Cette chanson d’un autre âge atteignit mes oreilles fatiguées. Instinctivement, je rentrai la tête dans les épaules, tout en cachant ma chevelure grise sous ma capuche. Un groupe de jeunes aux voix de fausset s’amusait bien, sans que leur attention fût attirée par ma personne décrépite. Je préférais m’assurer que ma soirée restât aussi ennuyeuse que possible.

Durant de longues années, j’avais assez donné. Je vivais à présent pour ces instants paisibles qui m’avaient été volés. Je ne regrettais rien, je poursuivais simplement mon chemin, le temps que mes aventures de prétendu superhéros tombent dans l’oubli. Je désirais entamer un nouveau cycle, même si beaucoup me traitaient d’imbécile, arguant qu’à mon âge, je ne pouvais rien débuter. À tous ceux-là, je leur riais au nez. Depuis plusieurs années, je réfléchissais à ce que deviendraient mes derniers jours. À quoi pourrais-je être utile à présent que je n’avais plus droit à rien ?

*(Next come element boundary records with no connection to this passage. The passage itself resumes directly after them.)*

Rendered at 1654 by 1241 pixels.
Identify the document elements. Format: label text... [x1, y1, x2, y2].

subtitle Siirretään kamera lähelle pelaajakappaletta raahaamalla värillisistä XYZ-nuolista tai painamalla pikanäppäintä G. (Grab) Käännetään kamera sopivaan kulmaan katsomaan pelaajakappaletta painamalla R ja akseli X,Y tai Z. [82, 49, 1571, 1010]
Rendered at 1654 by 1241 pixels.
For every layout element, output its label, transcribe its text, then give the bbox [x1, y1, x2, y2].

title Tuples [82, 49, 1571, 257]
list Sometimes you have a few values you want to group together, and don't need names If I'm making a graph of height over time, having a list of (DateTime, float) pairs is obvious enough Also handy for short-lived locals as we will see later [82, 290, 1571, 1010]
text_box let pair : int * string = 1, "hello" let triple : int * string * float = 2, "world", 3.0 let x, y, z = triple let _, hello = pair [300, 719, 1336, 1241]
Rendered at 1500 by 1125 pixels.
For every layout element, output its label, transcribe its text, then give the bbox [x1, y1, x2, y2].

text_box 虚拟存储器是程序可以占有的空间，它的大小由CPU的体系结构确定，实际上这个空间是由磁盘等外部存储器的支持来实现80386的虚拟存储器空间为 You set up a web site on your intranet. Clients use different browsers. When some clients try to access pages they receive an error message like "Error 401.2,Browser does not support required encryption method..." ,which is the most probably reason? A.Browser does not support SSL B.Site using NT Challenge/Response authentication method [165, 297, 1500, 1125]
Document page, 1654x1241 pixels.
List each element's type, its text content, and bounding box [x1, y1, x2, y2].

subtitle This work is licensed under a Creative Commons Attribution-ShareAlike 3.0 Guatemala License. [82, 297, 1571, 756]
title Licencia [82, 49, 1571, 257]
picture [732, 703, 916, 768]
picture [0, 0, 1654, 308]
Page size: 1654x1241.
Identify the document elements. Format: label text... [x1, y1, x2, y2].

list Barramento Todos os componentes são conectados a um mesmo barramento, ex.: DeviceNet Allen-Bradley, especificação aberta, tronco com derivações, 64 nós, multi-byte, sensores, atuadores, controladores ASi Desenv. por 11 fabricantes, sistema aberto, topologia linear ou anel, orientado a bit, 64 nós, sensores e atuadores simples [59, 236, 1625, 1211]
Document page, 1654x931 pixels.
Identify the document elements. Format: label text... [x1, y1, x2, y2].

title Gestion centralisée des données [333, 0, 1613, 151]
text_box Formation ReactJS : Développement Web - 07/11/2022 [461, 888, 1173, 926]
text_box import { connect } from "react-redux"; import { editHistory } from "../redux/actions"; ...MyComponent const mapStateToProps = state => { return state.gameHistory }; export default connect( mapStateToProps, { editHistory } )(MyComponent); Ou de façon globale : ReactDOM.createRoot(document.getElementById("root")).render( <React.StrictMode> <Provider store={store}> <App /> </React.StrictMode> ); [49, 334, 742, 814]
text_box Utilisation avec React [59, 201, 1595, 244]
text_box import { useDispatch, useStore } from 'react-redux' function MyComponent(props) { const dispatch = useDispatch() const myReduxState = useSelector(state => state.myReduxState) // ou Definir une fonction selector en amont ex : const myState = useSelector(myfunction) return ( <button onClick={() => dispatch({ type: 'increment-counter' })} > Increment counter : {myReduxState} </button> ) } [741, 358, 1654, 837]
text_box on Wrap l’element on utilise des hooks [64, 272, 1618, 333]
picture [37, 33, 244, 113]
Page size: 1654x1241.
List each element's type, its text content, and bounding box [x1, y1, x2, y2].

J’avais essayé de postuler pour devenir professeur d’arts martiaux, professeur de stratégie militaire, ou tout autre titre barbant s’axant sur mes anciennes missions. Tout m’avait été refusé en bloc. L’école qui m’avait formé avait d’ailleurs fermé. Le temps des superhéros était terminé. Les États ne kidnappaient plus d’enfants aux talents physiques ou spirituels pour les éduquer selon des principes moraux bien définis. Ils ne leur faisaient plus affronter les mafias, rebelles, ou autres terroristes à leur place, comme si la police n’existait plus. En réalité, elle se la coulait douce dans des bars glauques. Ces enfants maudits ne s’entraînaient plus des heures par jour pour défendre la patrie, la Nation, des symboles qui ne leur parlaient pas vraiment, surtout à leur âge. Et ils ne faisaient plus semblant de posséder des pouvoirs factices, aidés par des outils construits de toutes pièces par des ingénieurs et scientifiques de talent. De faux pouvoirs, mais de véritables superhéros, capables de soulever des foules et de guider le peuple.

Bob Morane contre tout chacal…

Je m’éloignai rapidement et tournai à l’angle de la rue. Des images de plusieurs de mes anciennes missions se rappelèrent à moi sous l’impulsion du tube d’Indochine. J’avais vécu de beaux moments, je devais bien l’admettre. J’avais eu droit à mes heures de gloire alors que, sous mon masque de Faucon noir, le public et les enfants m’acclamaient, après la chute de dealers ou l’emprisonnement de psychopathes.

À présent, tout cela était terminé. Les superhéros que j’avais connus devaient se faire oublier, les gouvernements ne voulaient plus entendre parler d’eux. Nous leur coûtions trop cher. Même les plus puissants ne réussissaient plus systématiquement à nous manipuler, surtout une fois que notre costume constituait intégralement notre identité, ou que le succès nous montait à la tête au point que nous nous perdions dans le maelström des applaudissements et des baisers volés. Je m’y étais laissé prendre. Le calme ambiant de mes dernières journées sonnait agréablement à mes oreilles. J’avais tourné la page. Ou alors me voilais-je complètement la face ?

À suivre...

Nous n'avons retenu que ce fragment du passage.